Even O’Donnell sounded skeptical that the legislature would seriously consider the proposal.

‘‘I’m not sure there’s the backbone in leadership or the executive branch to implement that,” he said.

Cuts to schools could take the form of teacher pensions thrust back on the counties, lawmakers say. School systems are already tallying how much they could stand to lose under O’Malley’s proposal to freeze an inflation index that is part of the $1.3 billion Thornton school funding law and to phase in a geographic cost of education index, or GCEI.

Last week, Prince George’s County schools Superintendent John E. Deasy said his budget could be cut by as much as $65 million next school year if it does not get GCEI funding and the inflation index is cut.

The Montgomery school system, the state’s largest with 137,000 students, stands to lose about $49 million, including $30 million without GCEI. The county would lose $39 million if GCEI were phased in at 30 percent in fiscal 2009, as O’Malley proposes.

The 10,000-student Allegany County school system could lose about $2.2 million without the inflation index, according to the state Department of Legislative Services estimates. Allegany would not receive any GCEI money, which is reserved for counties where the cost of living is highest.

The 27,000-student Charles County school system faces about $4.5 million less without the inflation index and $3.5 million if GCEI is not funded.

That does not sit well with the legislature’s education advocates.

‘‘Why would it be wise now to roll back our funding commitment to our most important expenditure — K-12 education?” said Sen. Richard S. Madaleno Jr. (D-Dist. 18) of Kensington, who lobbied for Montgomery County during Thornton’s crafting in 2002.

Protecting the vulnerable

Advocates for Children and Youth wants to make sure school systems are directing Thornton funding directly at programs that help at-risk students, said Matthew Joseph, the Baltimore group’s executive director.

But ACY is also focused on the big picture of how O’Malley’s plan addresses ‘‘the working poor,” he said.

The group’s top priority is to ensure funding for an enhanced earned income credit. O’Malley would expand the tax credit to 25 percent for working families.

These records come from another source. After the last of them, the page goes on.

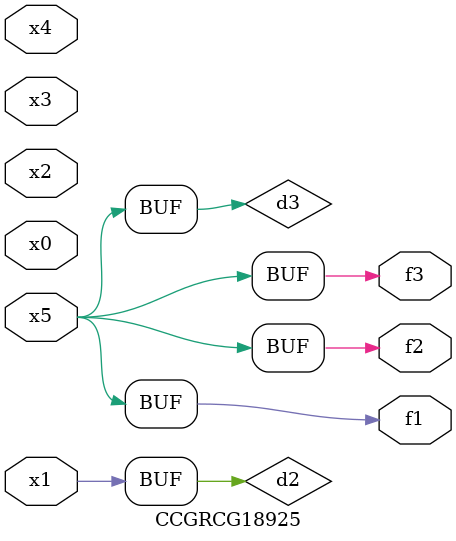
<source format=v>
module CCGRCG18925(
	input x0, x1, x2, x3, x4, x5,
	output f1, f2, f3
);

	wire d1, d2, d3;

	not (d1, x5);
	or (d2, x1);
	xnor (d3, d1);
	assign f1 = d3;
	assign f2 = d3;
	assign f3 = d3;
endmodule

</source>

‘‘What we don’t want is the sales tax to go through and all these other things to go through and then the earned income tax, which is what we think is the offset for working families for all these other tax proposals, to not go through,” Joseph said.

Education advocates are far from alone in trying to get O’Malley’s attention as anxiety builds over his budget proposals.

Advocates for the developmentally disabled have lobbied unsuccessfully for a meeting with the governor.

Anticipating tough times, O’Malley this year funded $12 million — half of a $24 million cost of living increase in fiscal 2008 — for disability services and daycare programs provided by community-based providers.

‘‘We feel like we already took a cut because providers didn’t get the increase they were promised,” said Laura Howell, executive director of the Maryland Association of Community Based Services for Persons with Developmental Disabilities.

A $280.7 million package of cuts recommended by O’Malley and approved by the Board of Public Works in July took the greatest slice out of the Department of Health and Mental Hygiene: $1 million in state funding and, by default, a $1 million matching fund, to pay for continuing services for the developmentally disabled temporarily removed from residential programs.

‘‘The community-based system can’t afford to continue to take those kinds of hits,” Howell said.

Meanwhile, the state has 16,000 people with developmental disabilities awaiting services.

The voices of the developmentally disabled are seldom heard in the budget debate, said Missy Perrott, a former resident of the Great Oaks Center in Prince George’s County, who has cerebral palsy.

‘‘The people living in the institutions, they don’t get to participate in the debate,” she said during a rally on Lawyers Mall on Wednesday, advocating the closure of Rosewood Center in Owings Mills, the much-maligned center for the developmentally disabled. ‘‘... It seems that the voices of the people who lived on the other side of the walls of the institution should carry more weight.”